The Ignorant Investor

Ignorance Can't Stand in the Way of My Opinion

Tuesday, August 15, 2006

 

The Great Indexing Debate

The New York Times business section does a short rundown on the current battle between Jeremy Siegel, professor of finance and director of WisdomTree, a company offering "fundamental indexing" products, and Vanguard's Jack Bogle, creater of the traditional S&P 500 cap-weighted index fund:

According to Mr. Siegel, there is a “revolution” under way, a “new paradigm” in which the traditional indexes like the S.& P. 500 will make way for fundamental indexing, which constructs indexes based on measures like companies that pay dividends, rather than just a company’s size. . .

. . Mr. Siegel says the central problem with traditional index funds, which are weighted by market capitalization, is that they overweight overvalued stocks and underweight undervalued stocks. Historically, value stocks outperform growth stocks, so an index should be constructed to invest in the cheaper value stocks rather than the expensive growth stocks.

“We should be shifting to another paradigm to look at how markets work,” Mr. Siegel said in an interview. “I don’t think the price of a stock is always in line with fundamentals. I think there are a lot of factors, which helps to explain a lot of what we see in the capital markets.”

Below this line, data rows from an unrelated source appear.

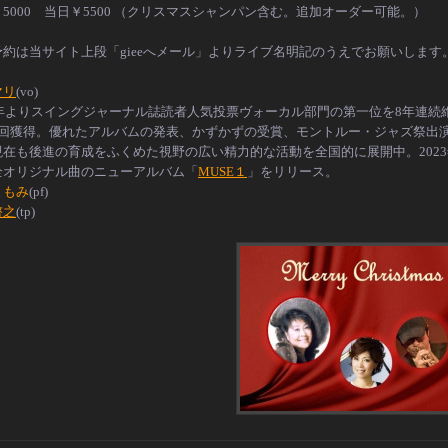
5000 当日￥5500 （クリスマスシャンパン含む。追加オーダー可能。）
予約は当サイト上段「gieeへメール」よりライブ名明記のうえでお願いします
マリ
(vo)
78年よりスイングジャーナル誌読者人気投票ヴォーカル部門の第一位を8年連続
9回獲得。優れたアルバムの発表、かずかずの受賞、モントルー・ジャズ祭出
現在も後進の育成をふくめた視野の広い精力的な活動を全国的に展開中。2023
全オリジナル曲のニューアルバム「
MUSE１
」をリリース。
ともみ
(pf)
啓之
(tp)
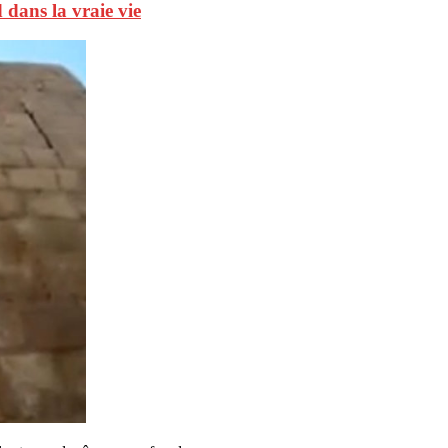
 dans la vraie vie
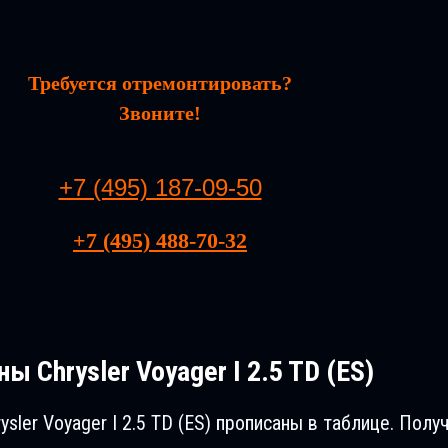
Требуется отремонтировать?
Звоните!
+7 (495) 187-09-50
+7 (495) 488-70-32
ы Chrysler Voyager I 2.5 TD (ES)
sler Voyager I 2.5 TD (ES) прописаны в таблице. По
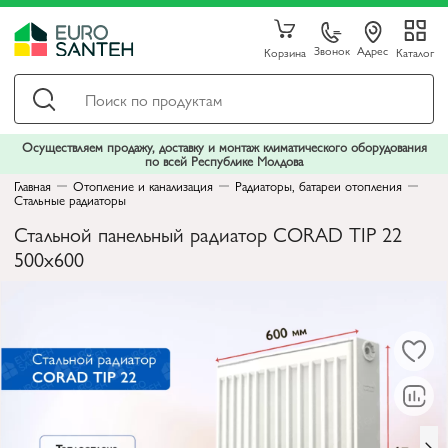
Звонок
Адрес
Корзина
Каталог
Осуществляем продажу, доставку и монтаж климатического оборудования
по всей Республике Молдова
Главная
Отопление и канализация
Радиаторы, батареи отопления
Стальные радиаторы
Стальной панельный радиатор CORAD TIP 22
500x600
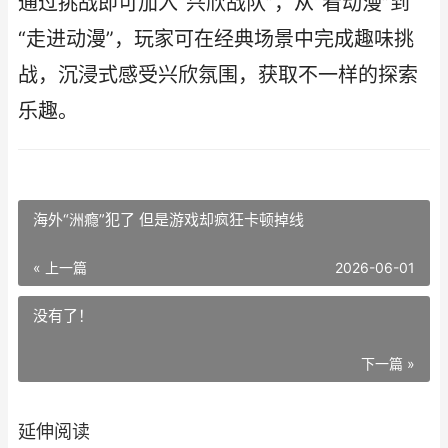
通过挑战即可加入“兴欣战队”，从“看动漫”到
“走进动漫”，玩家可在经典场景中完成趣味挑
战，沉浸式感受兴欣氛围，获取不一样的探索
乐趣。
海外“洲瘾”犯了 但是游戏却疯狂卡顿掉线
« 上一篇
2026-06-01
没有了！
下一篇 »
延伸阅读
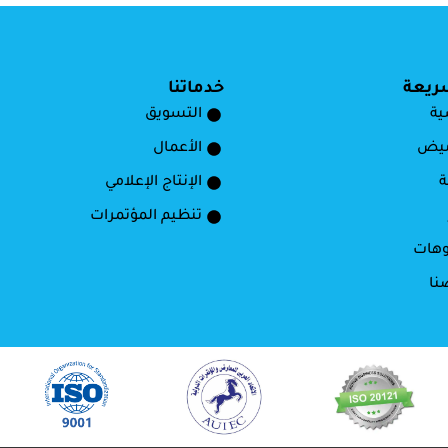
ريعة
خدماتنا
ية
التسويق
ميض
الأعمال
ة
الإنتاج الإعلامي
تنظيم المؤتمرات
وهات
نا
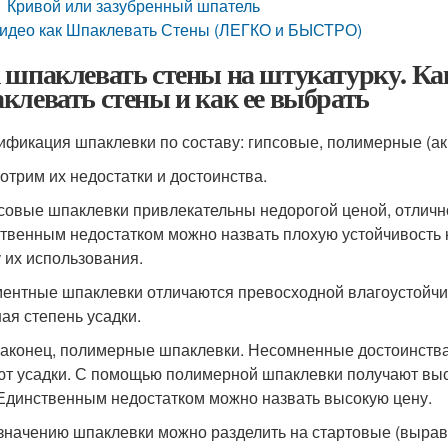
Кривой или зазубренный шпатель
идео как Шпаклевать Стены (ЛЕГКО и БЫСТРО)
 шпаклевать стены на штукатурку. К
клевать стены и как ее выбрать
ификация шпаклевки по составу: гипсовые, полимерные (а
отрим их недостатки и достоинства.
псовые шпаклевки привлекательны недорогой ценой, отличн
твенным недостатком можно назвать плохую устойчивость к
 их использования.
ментные шпаклевки отличаются превосходной влагоустойчи
ая степень усадки.
 наконец, полимерные шпаклевки. Несомненные достоинств
ют усадки. С помощью полимерной шпаклевки получают вы
 Единственным недостатком можно назвать высокую цену.
значению шпаклевки можно разделить на стартовые (выра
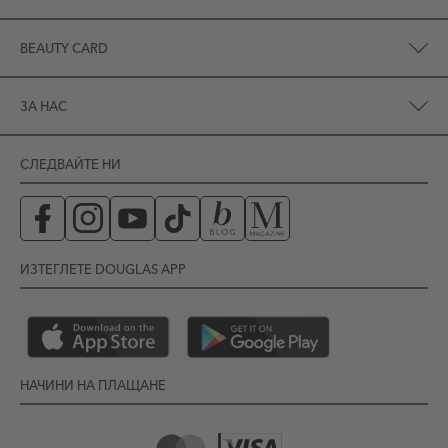
BEAUTY CARD
ЗА НАС
СЛЕДВАЙТЕ НИ
ИЗТЕГЛЕТЕ DOUGLAS APP
НАЧИНИ НА ПЛАЩАНЕ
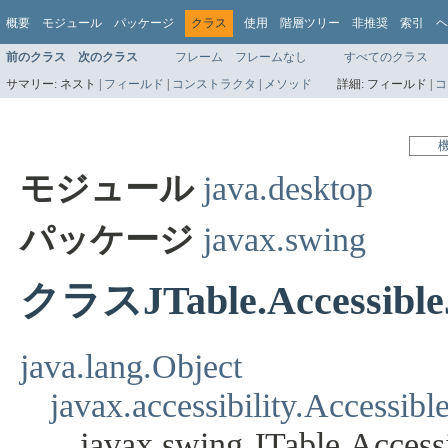
概要
モジュール
パッケージ
クラス
使用
階層ツリー
非推奨
索引
ヘ
前のクラス
次のクラス
フレーム
フレームなし
すべてのクラス
サマリー:
ネスト |
フィールド
|
コンストラクタ
|
メソッド
詳細:
フィールド |
コ
モジュール
java.desktop
パッケージ
javax.swing
クラスJTable.AccessibleJT
java.lang.Object
javax.accessibility.Accessibl
javax.swing.JTable.Access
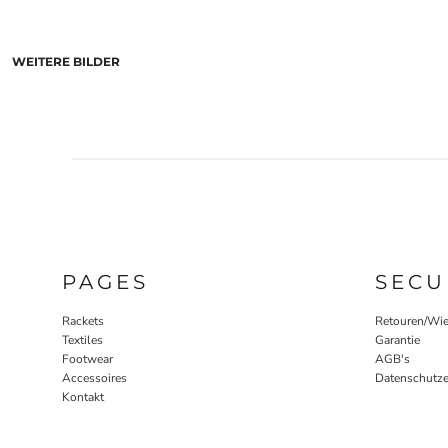
WEITERE BILDER
PAGES
SECU
Rackets
Retouren/Wie
Textiles
Garantie
Footwear
AGB's
Accessoires
Datenschutze
Kontakt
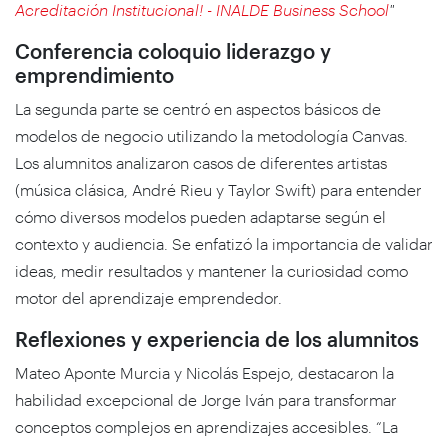
Acreditación Institucional! - INALDE Business School
"
Conferencia coloquio liderazgo y
emprendimiento
La segunda parte se centró en aspectos básicos de
modelos de negocio utilizando la metodología Canvas.
Los alumnitos analizaron casos de diferentes artistas
(música clásica, André Rieu y Taylor Swift) para entender
cómo diversos modelos pueden adaptarse según el
contexto y audiencia. Se enfatizó la importancia de validar
ideas, medir resultados y mantener la curiosidad como
motor del aprendizaje emprendedor.
Reflexiones y experiencia de los alumnitos
Mateo Aponte Murcia y Nicolás Espejo, destacaron la
habilidad excepcional de Jorge Iván para transformar
conceptos complejos en aprendizajes accesibles. “La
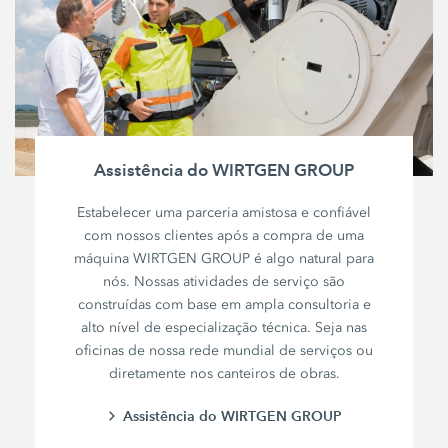
Assistência do WIRTGEN GROUP
Estabelecer uma parceria amistosa e confiável
com nossos clientes após a compra de uma
máquina WIRTGEN GROUP é algo natural para
nós. Nossas atividades de serviço são
construídas com base em ampla consultoria e
alto nível de especialização técnica. Seja nas
oficinas de nossa rede mundial de serviços ou
diretamente nos canteiros de obras.
Assistência do WIRTGEN GROUP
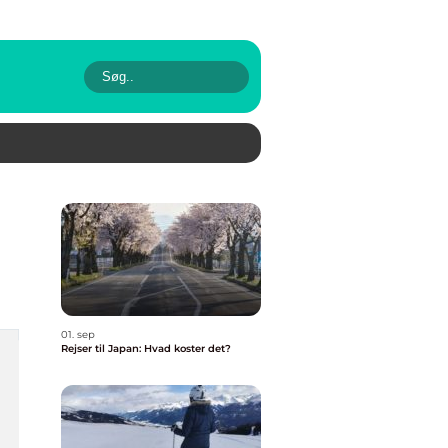
01. sep
Rejser til Japan: Hvad koster det?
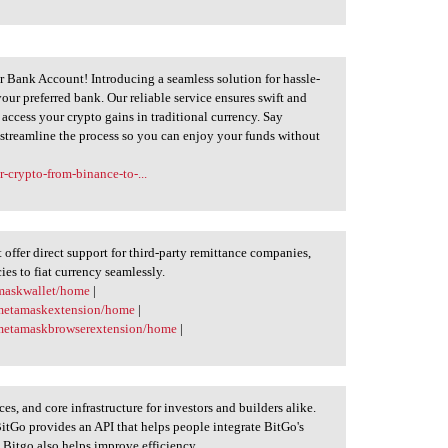
r Bank Account! Introducing a seamless solution for hassle-
ur preferred bank. Our reliable service ensures swift and
 access your crypto gains in traditional currency. Say
treamline the process so you can enjoy your funds without
r-crypto-from-binance-to-...
offer direct support for third-party remittance companies,
ies to fiat currency seamlessly.
amaskwallet/home
|
/metamaskextension/home
|
/metamaskbrowserextension/home
|
es, and core infrastructure for investors and builders alike.
tGo provides an API that helps people integrate BitGo's
. Bitgo also helps improve efficiency.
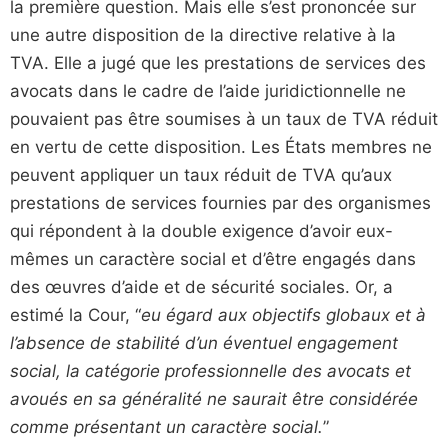
la première question. Mais elle s’est prononcée sur
une autre disposition de la directive relative à la
TVA. Elle a jugé que les prestations de services des
avocats dans le cadre de l’aide juridictionnelle ne
pouvaient pas être soumises à un taux de TVA réduit
en vertu de cette disposition. Les États membres ne
peuvent appliquer un taux réduit de TVA qu’aux
prestations de services fournies par des organismes
qui répondent à la double exigence d’avoir eux-
mêmes un caractère social et d’être engagés dans
des œuvres d’aide et de sécurité sociales. Or, a
estimé la Cour, “
eu égard aux objectifs globaux et à
l’absence de stabilité d’un éventuel engagement
social, la catégorie professionnelle des avocats et
avoués en sa généralité ne saurait être considérée
comme présentant un caractère social.
”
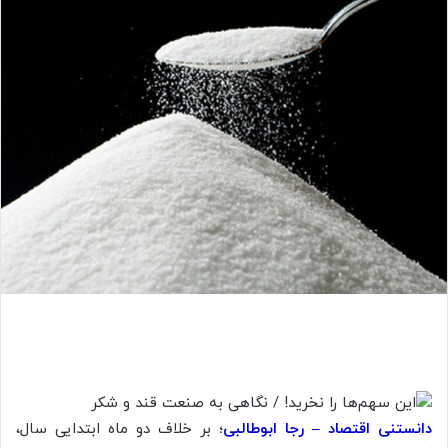
دانستنی اقتصاد – رجا ابوطالبی
؛
بر خلاف دو ماه ابتدایی سال،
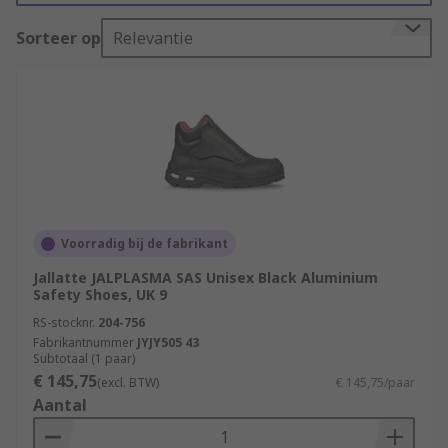
Sorteer op
Relevantie
Voorradig bij de fabrikant
Jallatte JALPLASMA SAS Unisex Black Aluminium
Safety Shoes, UK 9
RS-stocknr.
204-756
Fabrikantnummer
JYJY505 43
Subtotaal (1 paar)
€ 145,75
(excl. BTW)
€ 145,75/paar
Aantal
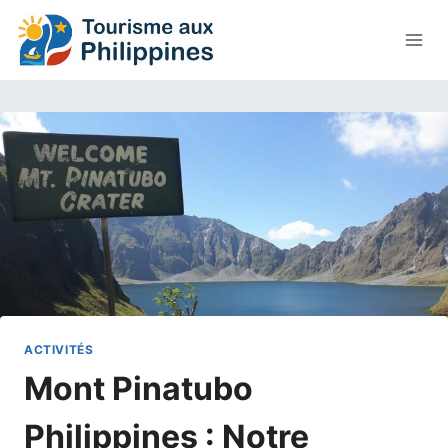
Aller
au
contenu
ACTIVITÉS
Mont Pinatubo
Philippines : Notre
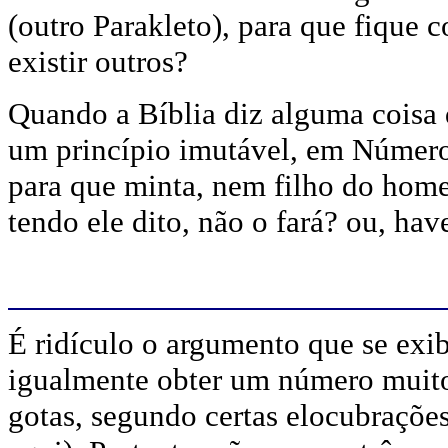
(outro Parakleto), para que fique
existir outros?
Quando a Bíblia diz alguma coisa 
um princípio imutável, em Número
para que minta, nem filho do home
tendo ele dito, não o fará? ou, ha
É ridículo o argumento que se exi
igualmente obter um número muito
gotas, segundo certas elocubrações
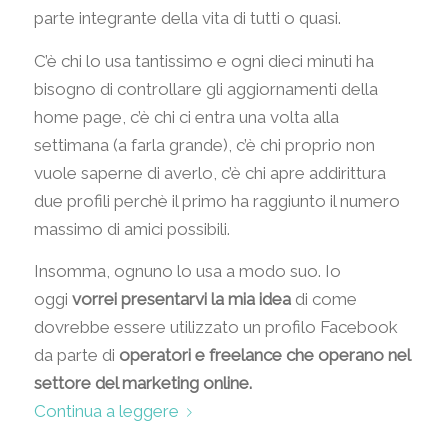
parte integrante della vita di tutti o quasi.
C’è chi lo usa tantissimo e ogni dieci minuti ha
bisogno di controllare gli aggiornamenti della
home page, c’è chi ci entra una volta alla
settimana (a farla grande), c’è chi proprio non
vuole saperne di averlo, c’è chi apre addirittura
due profili perchè il primo ha raggiunto il numero
massimo di amici possibili.
Insomma, ognuno lo usa a modo suo. Io
oggi
vorrei presentarvi la mia idea
di come
dovrebbe essere utilizzato un profilo Facebook
da parte di
operatori e freelance che operano nel
settore del marketing online.
Continua a leggere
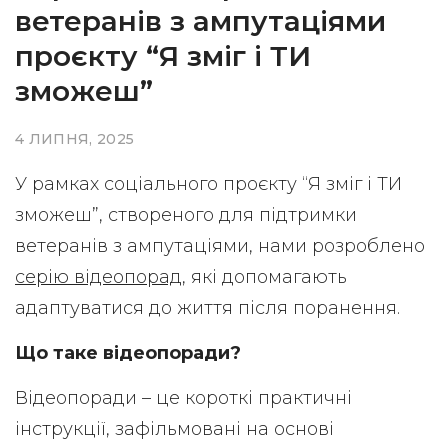
ветеранів з ампутаціями
проєкту “Я зміг і ТИ
зможеш”
4 ЛИПНЯ, 2025
У рамках соціального проєкту “Я зміг і ТИ
зможеш”, створеного для підтримки
ветеранів з ампутаціями, нами розроблено
серію відеопорад
, які допомагають
адаптуватися до життя після поранення.
Що таке відеопоради?
Відеопоради – це короткі практичні
інструкції, зафільмовані на основі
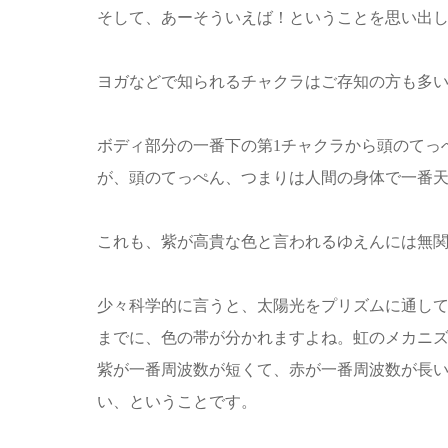
そして、あーそういえば！ということを思い出
ヨガなどで知られるチャクラはご存知の方も多
ボディ部分の一番下の第1チャクラから頭のてっ
が、頭のてっぺん、つまりは人間の身体で一番
これも、紫が高貴な色と言われるゆえんには無
少々科学的に言うと、太陽光をプリズムに通し
までに、色の帯が分かれますよね。虹のメカニ
紫が一番周波数が短くて、赤が一番周波数が長
い、ということです。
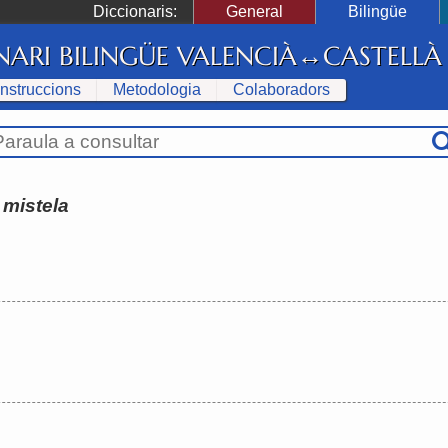
Diccionaris:
General
Bilingüe
NARI BILINGÜE VALENCIÀ↔CASTELLÀ
Instruccions
Metodologia
Colaboradors
:
mistela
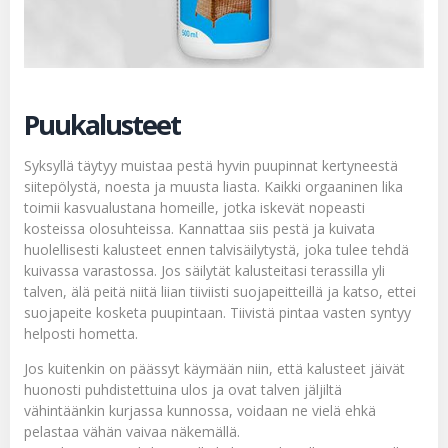
Puukalusteet
Syksyllä täytyy muistaa pestä hyvin puupinnat kertyneestä
siitepölystä, noesta ja muusta liasta. Kaikki orgaaninen lika
toimii kasvualustana homeille, jotka iskevät nopeasti
kosteissa olosuhteissa. Kannattaa siis pestä ja kuivata
huolellisesti kalusteet ennen talvisäilytystä, joka tulee tehdä
kuivassa varastossa. Jos säilytät kalusteitasi terassilla yli
talven, älä peitä niitä liian tiiviisti suojapeitteillä ja katso, ettei
suojapeite kosketa puupintaan. Tiivistä pintaa vasten syntyy
helposti hometta.
Jos kuitenkin on päässyt käymään niin, että kalusteet jäivät
huonosti puhdistettuina ulos ja ovat talven jäljiltä
vähintäänkin kurjassa kunnossa, voidaan ne vielä ehkä
pelastaa vähän vaivaa näkemällä.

. . . Mr. Siegel says that the market has a lot of “noise” in it and that prices are not the best measure of true underlying value, making market-cap weighting inefficient. A rise in a stock’s price may not reflect a change in fundamental value, but a lot of noise in the markets.

Bogle disagrees, saying that Siegel's approach is yet another "new paradigm" designed to outguess the market on the direction of security prices, one that is likely to fail just like the others.

What it comes down to is this: with the S&P 500 fund (or even better, the total market funds based on the Wilshire 5000), you get the benefit of all the collective wisdom of all the very smart people playing the market. Sometimes they're wrong when the value stocks, and sometimes they're right. But history indicates that you generally do better with this collective analysis than you do by following any particular manager or formula.

The fundamental indexes will rise or fall based on the wisdom of following the criteria they select. For Siegel, it's dividend paying companies. For others, it's a mix of P/E ratios, book values, price-to-cash flow, etc. I don't see this as much different than active management, since active "value" managers tend to use the same tools in their stock selections. So fundamental indexing seems like just another form of active management, albeit one that is cheaper and subject to less turnover than the typical fund.

Another alternative that's in the news is the so-called equally weighted S&P index fund represented by RSP. It's based on a version of the S&P 500 that gives each component the same weighting rather than weighing the stock by the size of their capitalization. Smaller issues end up contibuting more to returns in an equally weighted index than in the traditional 500 fund, in which the 100 stocks with the largest caps typically account for about 70% of returns. Over the past few years RSP has outdone the S&P 500 by a few points a year, basically because smaller issuers have been in a bull market as large caps have lagged. But note: when the worm turns and big caps lead, the S&P will outperform.

Over the very long term, RSP's managers say, stressing the smaller stocks lead to better returns if history is any guide. But this depends on at what point in the small cap/big cap bull market cycles you enter the market, and when you start to pull out your money. So if it's something that interests you, you can always buy both and split the difference.